The work consists of 74 individual parts that form 52 independent suspended elements. Rising from two feet above the ground to nearly 20 feet in height and extending 27 feet in width, the installation invites viewers to move around and through it. Shettar said she wants people to experience the sculpture from all directions, without any fixed front or back. Jaffer said the work underscores the role of nature in shaping the emotional memory of home.
Alwar Balasubramaniam’s “Not Just for Us” offers a profound meditation on humanity’s relationship with the natural world. Created at his studio near the Papanasam forest in Tamil Nadu, the 10-foot by 18-foot installation is composed of dried earth, clay and resin.
Originally conceived as a continuation of his 2022 work “Drift,” which examined patterns left by evaporating water, the piece evolved unexpectedly during a 75-day drying process. Earthworms appeared, plants began to sprout and attracted chickens, peacocks, a snake and monkeys. Even the artist’s one-year-old child accidentally walked across the surface, leaving footprints.
Although initially concerned that these intrusions had disrupted his design, Balasubramaniam came to view them as essential to the work. He said the experience challenged the human tendency to see nature solely through a human-centred perspective. Jaffer described the piece as a powerful evocation of the soil beneath our feet, complementing Singh’s meditation on the home itself.
Asim Waqif’s “Chaal” provides the pavilion with its most dramatic architectural intervention. A trained architect from the School of Planning and Architecture in New Delhi, Waqif left professional architecture to work in filmmaking before establishing himself as a multidisciplinary artist. The installation was previously exhibited at the Nita Mukesh Ambani Cultural Centre in Mumbai in 2024.
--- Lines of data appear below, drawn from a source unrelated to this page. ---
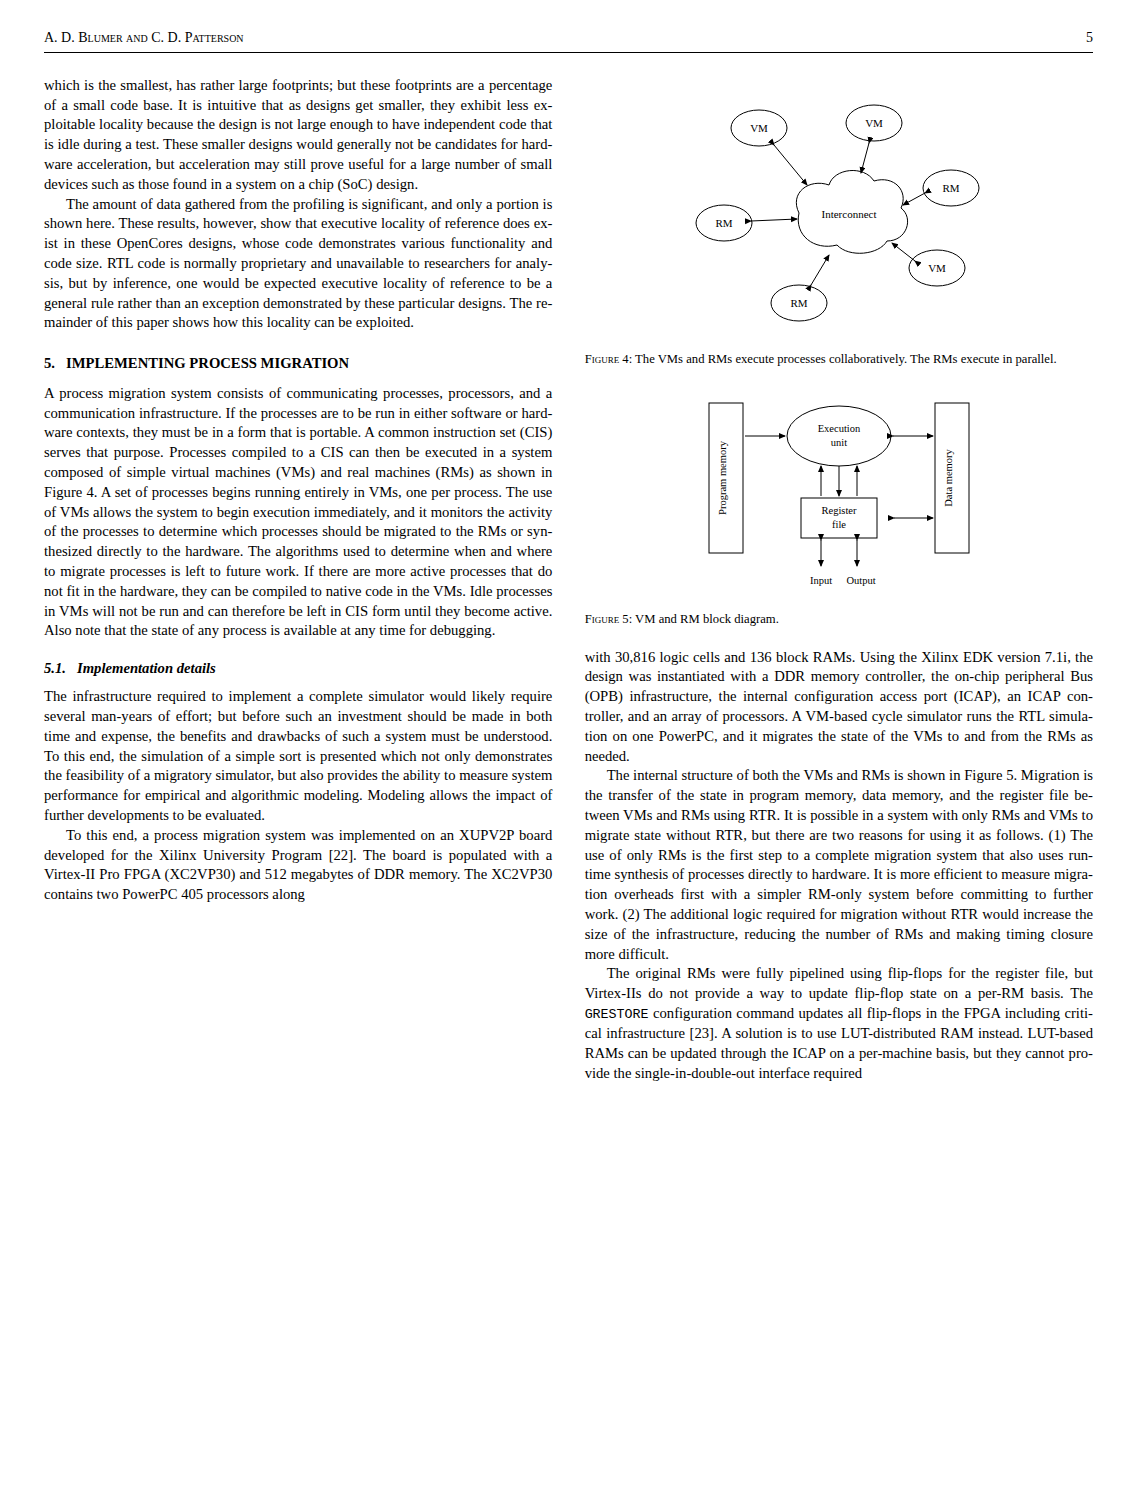A. D. Blumer and C. D. Patterson 5
which is the smallest, has rather large footprints; but these footprints are a percentage of a small code base. It is intuitive that as designs get smaller, they exhibit less exploitable locality because the design is not large enough to have independent code that is idle during a test. These smaller designs would generally not be candidates for hardware acceleration, but acceleration may still prove useful for a large number of small devices such as those found in a system on a chip (SoC) design.
The amount of data gathered from the profiling is significant, and only a portion is shown here. These results, however, show that executive locality of reference does exist in these OpenCores designs, whose code demonstrates various functionality and code size. RTL code is normally proprietary and unavailable to researchers for analysis, but by inference, one would be expected executive locality of reference to be a general rule rather than an exception demonstrated by these particular designs. The remainder of this paper shows how this locality can be exploited.
5. IMPLEMENTING PROCESS MIGRATION
A process migration system consists of communicating processes, processors, and a communication infrastructure. If the processes are to be run in either software or hardware contexts, they must be in a form that is portable. A common instruction set (CIS) serves that purpose. Processes compiled to a CIS can then be executed in a system composed of simple virtual machines (VMs) and real machines (RMs) as shown in Figure 4. A set of processes begins running entirely in VMs, one per process. The use of VMs allows the system to begin execution immediately, and it monitors the activity of the processes to determine which processes should be migrated to the RMs or synthesized directly to the hardware. The algorithms used to determine when and where to migrate processes is left to future work. If there are more active processes that do not fit in the hardware, they can be compiled to native code in the VMs. Idle processes in VMs will not be run and can therefore be left in CIS form until they become active. Also note that the state of any process is available at any time for debugging.
5.1. Implementation details
The infrastructure required to implement a complete simulator would likely require several man-years of effort; but before such an investment should be made in both time and expense, the benefits and drawbacks of such a system must be understood. To this end, the simulation of a simple sort is presented which not only demonstrates the feasibility of a migratory simulator, but also provides the ability to measure system performance for empirical and algorithmic modeling. Modeling allows the impact of further developments to be evaluated.
To this end, a process migration system was implemented on an XUPV2P board developed for the Xilinx University Program [22]. The board is populated with a Virtex-II Pro FPGA (XC2VP30) and 512 megabytes of DDR memory. The XC2VP30 contains two PowerPC 405 processors along
Interconnect VM VM RM RM VM RM
Figure 4: The VMs and RMs execute processes collaboratively. The RMs execute in parallel.
Program memory Data memory Execution unit Register file Input Output
Figure 5: VM and RM block diagram.
with 30,816 logic cells and 136 block RAMs. Using the Xilinx EDK version 7.1i, the design was instantiated with a DDR memory controller, the on-chip peripheral Bus (OPB) infrastructure, the internal configuration access port (ICAP), an ICAP controller, and an array of processors. A VM-based cycle simulator runs the RTL simulation on one PowerPC, and it migrates the state of the VMs to and from the RMs as needed.
The internal structure of both the VMs and RMs is shown in Figure 5. Migration is the transfer of the state in program memory, data memory, and the register file between VMs and RMs using RTR. It is possible in a system with only RMs and VMs to migrate state without RTR, but there are two reasons for using it as follows. (1) The use of only RMs is the first step to a complete migration system that also uses run-time synthesis of processes directly to hardware. It is more efficient to measure migration overheads first with a simpler RM-only system before committing to further work. (2) The additional logic required for migration without RTR would increase the size of the infrastructure, reducing the number of RMs and making timing closure more difficult.
The original RMs were fully pipelined using flip-flops for the register file, but Virtex-IIs do not provide a way to update flip-flop state on a per-RM basis. The GRESTORE configuration command updates all flip-flops in the FPGA including critical infrastructure [23]. A solution is to use LUT-distributed RAM instead. LUT-based RAMs can be updated through the ICAP on a per-machine basis, but they cannot provide the single-in-double-out interface required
Constructed specifically for the Venice site, the work was realised by a team of eight artisans from West Bengal, along with an architect from Manipur and a civil engineer experienced in bamboo construction. Using bamboo, reed and screwpine weaving, the installation transforms a scaffold-like structure into a vast and immersive environment.
Waqif said he intentionally delegates creative responsibility to collaborators and later edits the results rigorously. This decentralised method has become a defining feature of his practice. Although he has worked with bamboo since his student years because of its affordability and versatility, his artistic journey has also included timber, scrap metal and even the creation of a Durga idol for a community celebration in Kolkata in 2019.
Jaffer said Waqif’s bamboo structure evokes the scaffolding that dominates Indian cities and serves as a compelling symbol of renewal and change.